• _Required work_
Examine each line of the data, and copy the ones containing "vertebra".

• _Data segment_
----------
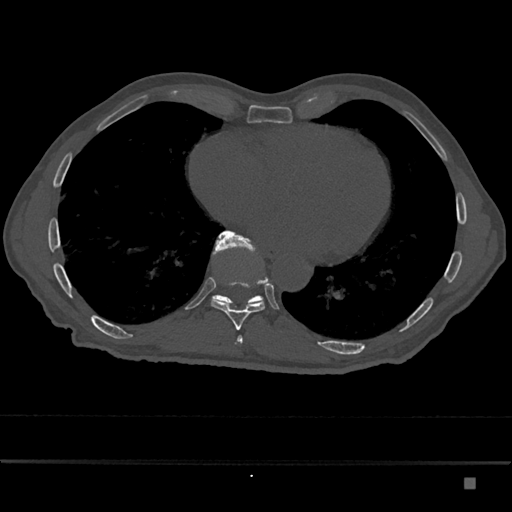
CT including the spine, one axial slice. Slice 786 of 797 in the series (ordered by position). Reconstruction kernel Br40s/3. 120 kVp. Bone window (W 1800 / L 400 HU). 0.5 mm slice thickness. 512 × 512 image matrix, field of view 390 × 390 mm. Patient: male, 72 years. From the clinical record (not read from this slice): primary cancer: prostate.
Structures marked on this image (semi-automatic segmentation, software-assisted and operator-edited):
- T10 vertebra: bounding box [x1, y1, x2, y2] px = [212, 231, 263, 307]
- T9 vertebra: [210, 234, 267, 330]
----------
• _Your response_
- T10 vertebra: bounding box [x1, y1, x2, y2] px = [212, 231, 263, 307]
- T9 vertebra: [210, 234, 267, 330]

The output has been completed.